The NLP was developed to automatically calculate a radiologist's performance for a specific diagnosis using unstructured reports in a RIS. For this initial test, the researchers selected the diagnoses of osteoporosis and osteopenia. The NLP was trained using 300 dual-energy x-ray absorptiometry (DEXA) and pelvic x-ray reports so that it would identify reports assessing normal and abnormal bony mineralization.
Session presenter Dr. Bao Do, a clinical instructor and radiologist working in the musculoskeletal section of the department of radiology, will present findings from an analysis of 1,910 pelvic x-ray reports and 1,496 DEXA reports. The NLP correctly classified all but one of the reports.

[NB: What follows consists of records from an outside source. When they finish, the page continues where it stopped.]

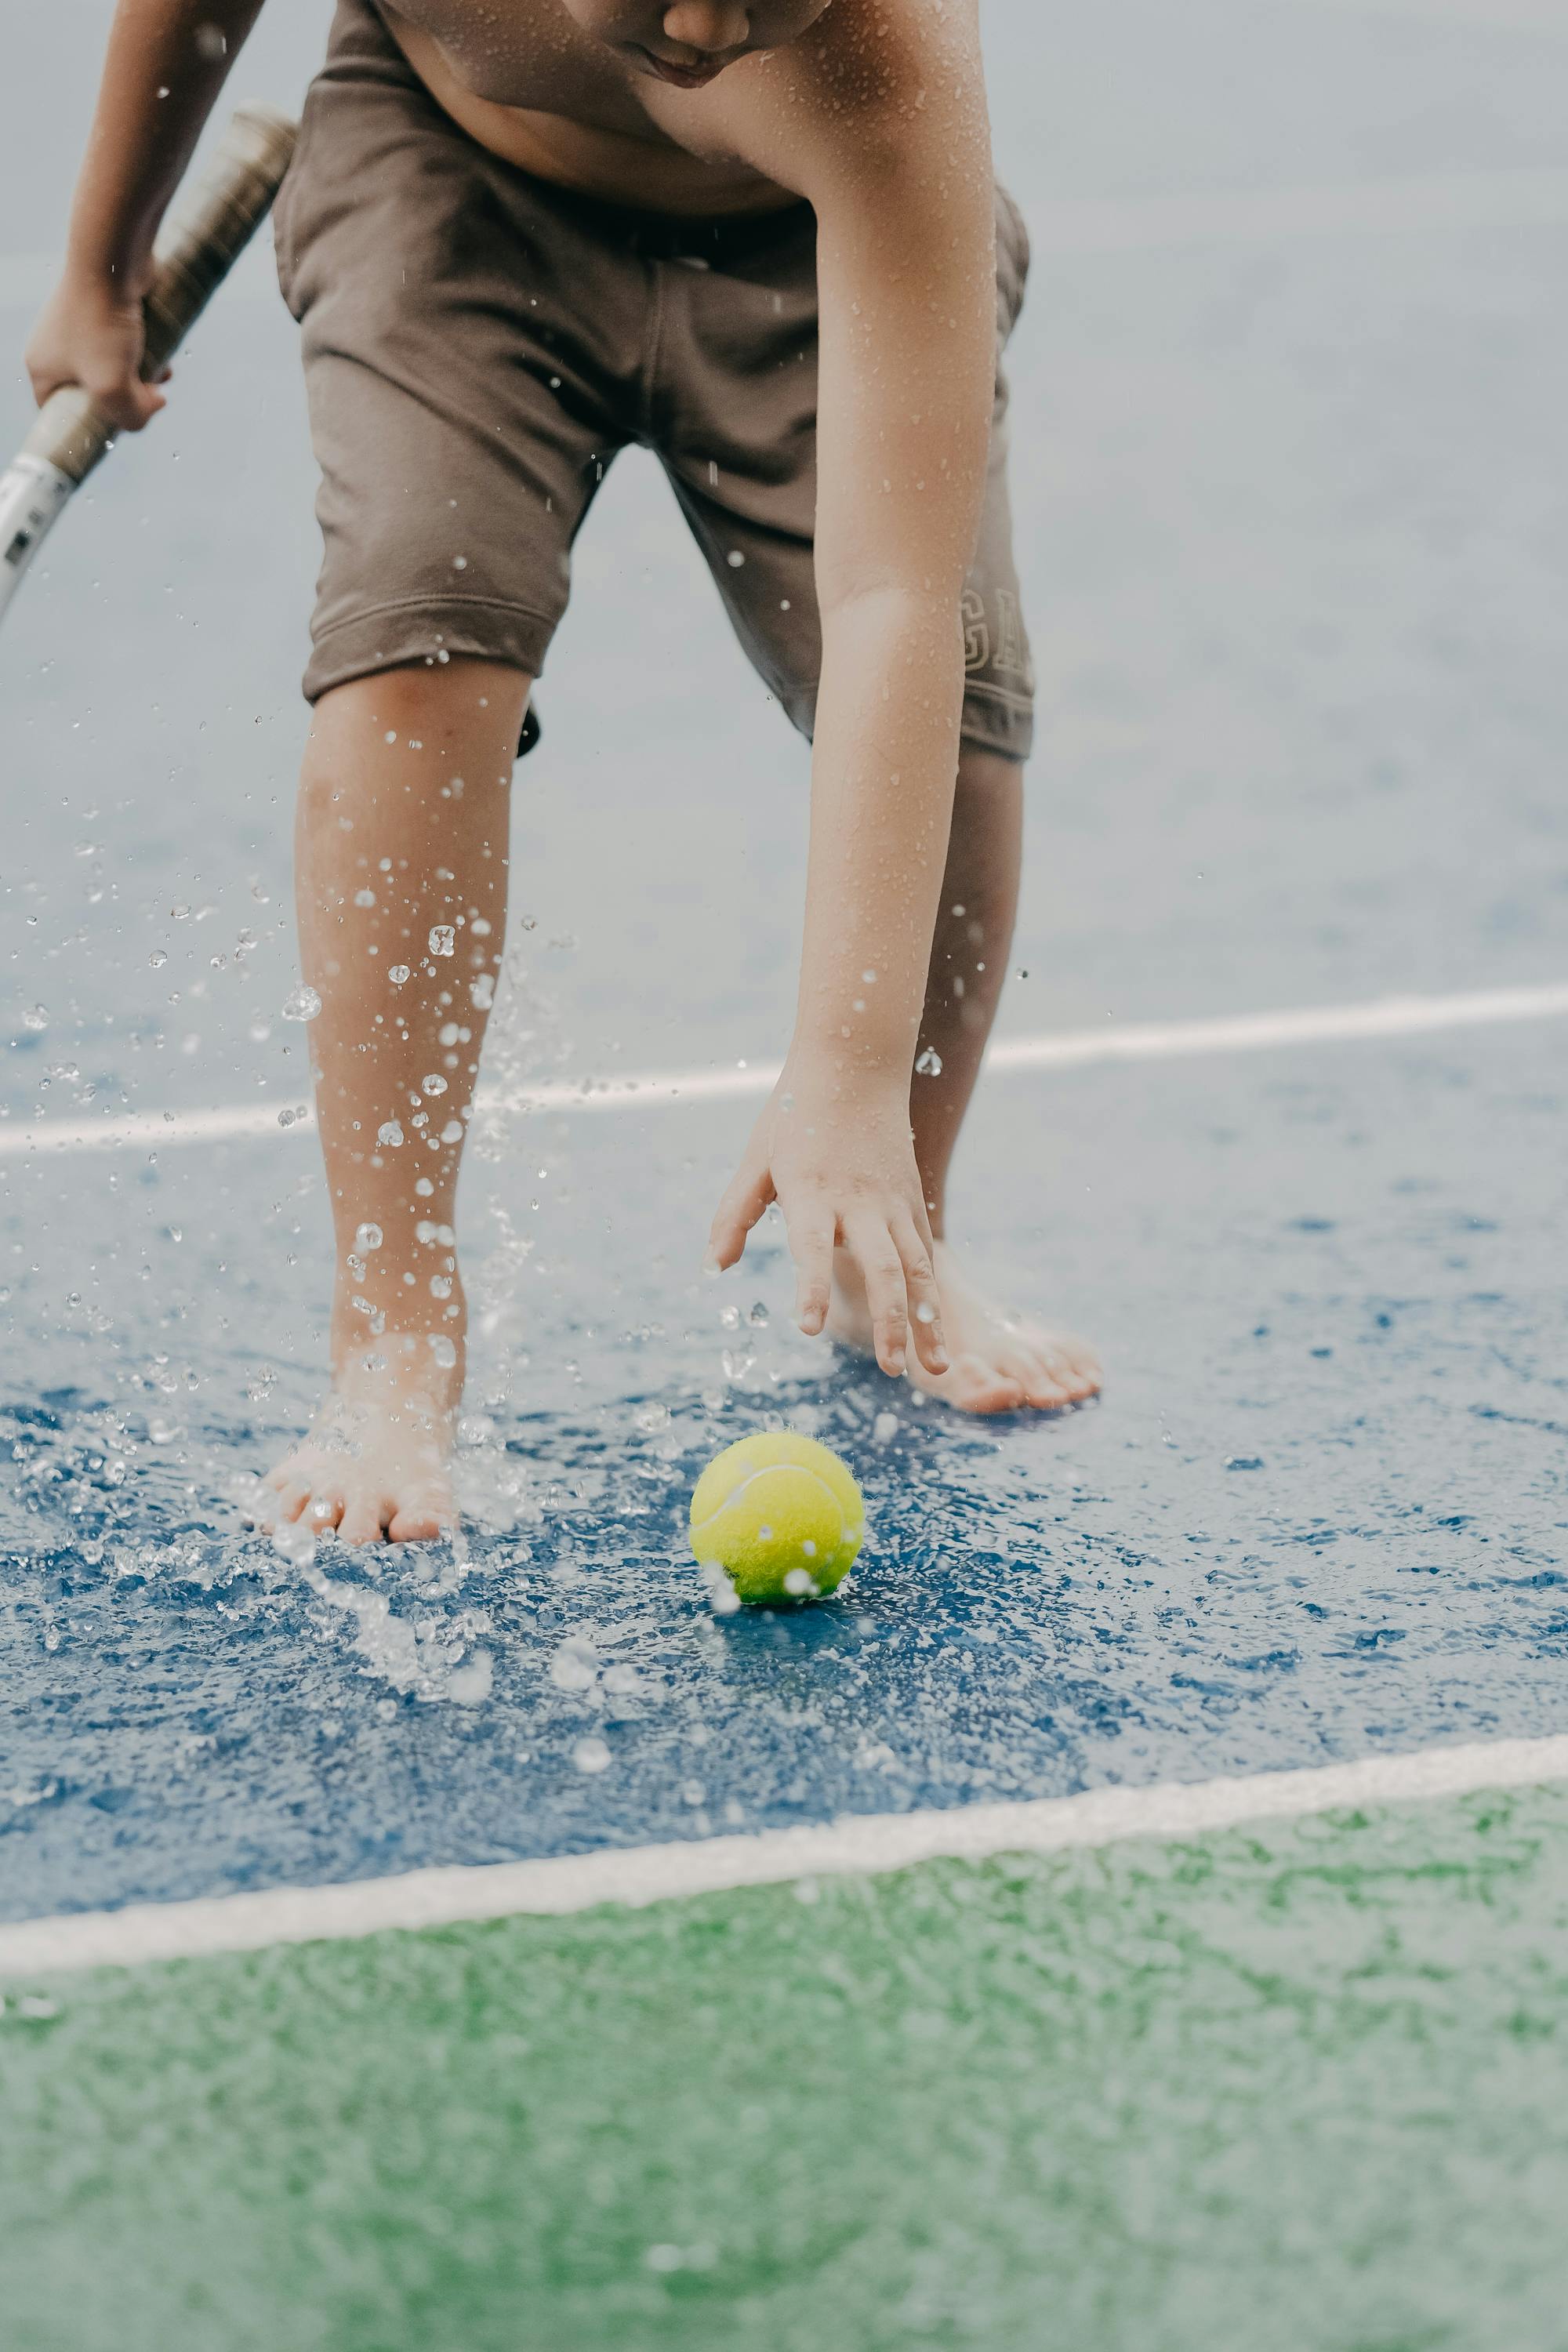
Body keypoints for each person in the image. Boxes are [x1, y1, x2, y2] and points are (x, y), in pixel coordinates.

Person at [27, 0, 1101, 1545]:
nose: (703, 26)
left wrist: (849, 1068)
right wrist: (99, 261)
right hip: (456, 174)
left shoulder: (892, 55)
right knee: (414, 648)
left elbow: (892, 599)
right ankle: (393, 1333)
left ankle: (890, 1238)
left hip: (808, 242)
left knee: (962, 721)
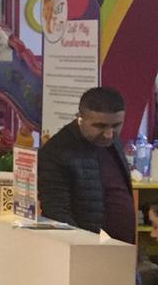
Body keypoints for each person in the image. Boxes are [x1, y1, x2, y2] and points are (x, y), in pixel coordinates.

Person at [38, 86, 136, 241]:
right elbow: (57, 213)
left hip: (123, 248)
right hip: (87, 249)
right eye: (100, 126)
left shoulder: (113, 142)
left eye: (116, 125)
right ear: (80, 118)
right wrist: (84, 248)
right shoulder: (55, 151)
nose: (109, 134)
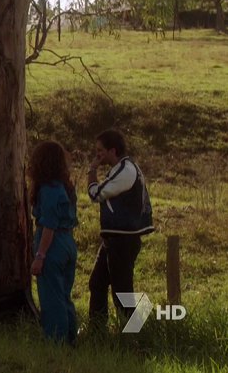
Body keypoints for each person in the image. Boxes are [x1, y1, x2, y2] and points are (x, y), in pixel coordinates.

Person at [86, 129, 155, 328]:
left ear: (112, 150)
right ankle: (98, 331)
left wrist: (92, 171)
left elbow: (96, 194)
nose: (97, 155)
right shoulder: (122, 168)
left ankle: (135, 336)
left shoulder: (125, 170)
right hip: (114, 238)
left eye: (100, 151)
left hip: (123, 239)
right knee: (97, 283)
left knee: (122, 292)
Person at [29, 140, 79, 345]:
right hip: (67, 241)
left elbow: (49, 225)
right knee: (64, 294)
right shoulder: (65, 187)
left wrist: (40, 256)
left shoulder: (48, 189)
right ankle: (70, 339)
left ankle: (55, 342)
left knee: (51, 297)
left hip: (52, 243)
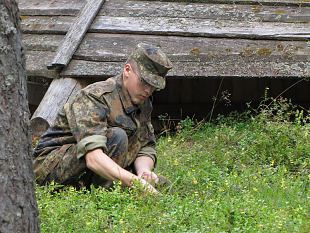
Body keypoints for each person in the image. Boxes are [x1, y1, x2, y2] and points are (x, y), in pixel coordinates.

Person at [33, 43, 173, 193]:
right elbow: (94, 158)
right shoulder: (95, 96)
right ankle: (103, 196)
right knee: (117, 136)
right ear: (127, 70)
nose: (148, 90)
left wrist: (143, 172)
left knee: (164, 185)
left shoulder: (143, 101)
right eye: (144, 82)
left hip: (97, 168)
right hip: (52, 167)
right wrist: (136, 183)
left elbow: (145, 145)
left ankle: (110, 190)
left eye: (153, 86)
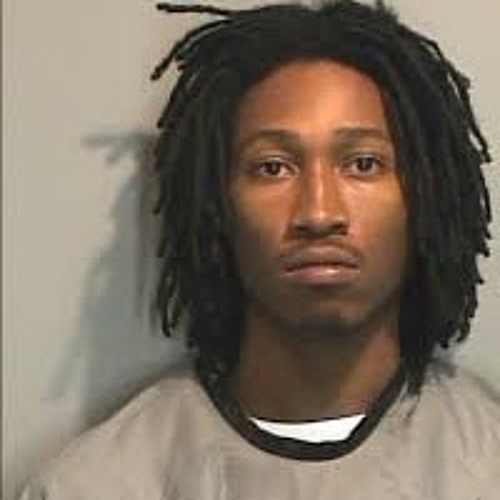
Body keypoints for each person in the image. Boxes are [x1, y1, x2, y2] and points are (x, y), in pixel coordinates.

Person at [21, 1, 500, 498]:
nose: (319, 213)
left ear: (428, 195)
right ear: (215, 204)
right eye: (273, 167)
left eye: (362, 163)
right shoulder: (94, 485)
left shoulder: (485, 470)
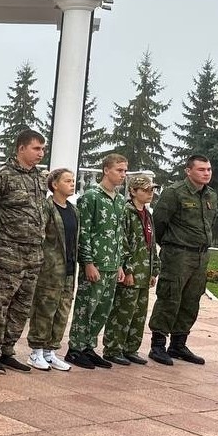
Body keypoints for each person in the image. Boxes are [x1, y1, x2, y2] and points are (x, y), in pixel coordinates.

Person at [0, 130, 47, 374]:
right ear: (21, 148)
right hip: (7, 253)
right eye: (36, 148)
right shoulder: (2, 177)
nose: (41, 153)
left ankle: (8, 350)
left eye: (42, 149)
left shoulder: (40, 178)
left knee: (22, 306)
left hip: (34, 254)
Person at [148, 155, 216, 365]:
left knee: (191, 299)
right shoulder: (174, 193)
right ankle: (158, 345)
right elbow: (158, 222)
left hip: (200, 255)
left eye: (209, 169)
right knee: (170, 296)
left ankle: (178, 344)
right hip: (178, 254)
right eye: (201, 169)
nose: (206, 173)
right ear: (188, 171)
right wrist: (171, 244)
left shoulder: (211, 195)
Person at [65, 153, 128, 370]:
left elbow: (119, 233)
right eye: (119, 170)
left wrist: (120, 264)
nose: (123, 175)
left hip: (112, 264)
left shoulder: (120, 200)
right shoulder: (91, 197)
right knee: (86, 307)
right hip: (95, 263)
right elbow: (84, 232)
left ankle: (89, 346)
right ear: (106, 170)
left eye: (125, 171)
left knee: (102, 309)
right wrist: (88, 262)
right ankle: (75, 349)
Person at [103, 174, 160, 365]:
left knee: (138, 313)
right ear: (133, 191)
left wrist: (154, 271)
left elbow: (151, 244)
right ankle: (113, 348)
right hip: (132, 272)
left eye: (151, 190)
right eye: (145, 190)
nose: (150, 193)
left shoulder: (147, 214)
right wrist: (127, 270)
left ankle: (130, 348)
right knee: (122, 312)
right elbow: (122, 242)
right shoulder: (126, 212)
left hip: (145, 272)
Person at [25, 168, 77, 372]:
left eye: (73, 180)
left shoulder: (73, 210)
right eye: (67, 181)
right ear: (54, 185)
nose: (72, 184)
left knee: (62, 311)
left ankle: (50, 351)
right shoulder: (46, 207)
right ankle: (36, 351)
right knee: (44, 310)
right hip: (49, 269)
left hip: (69, 269)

"The NLP was able to review several hundred thousand reports in less than a day's time, with a more than 99.9% accuracy rate," Do told AuntMinnie.com. "In an analysis we conducted over a five-year period, we determined that a pelvic x-ray exam has a high positive predictive value [PPV] of over 80% in identifying osteoporosis. Imagine the scenario of a patient who may not have health insurance or the funds to have a DEXA test who presents to an emergency department for hip pain after a fall. If an x-ray has a high PPV for identifying osteoporosis, the treating physician might be able to refer this patient to appropriate follow-up."
"So, our question is, without increasing the cost of healthcare, can an existing study such as a routine, inexpensive x-ray exam be useful as a complimentary screening tool to help identify more patients at risk for osteoporotic complications?" he said.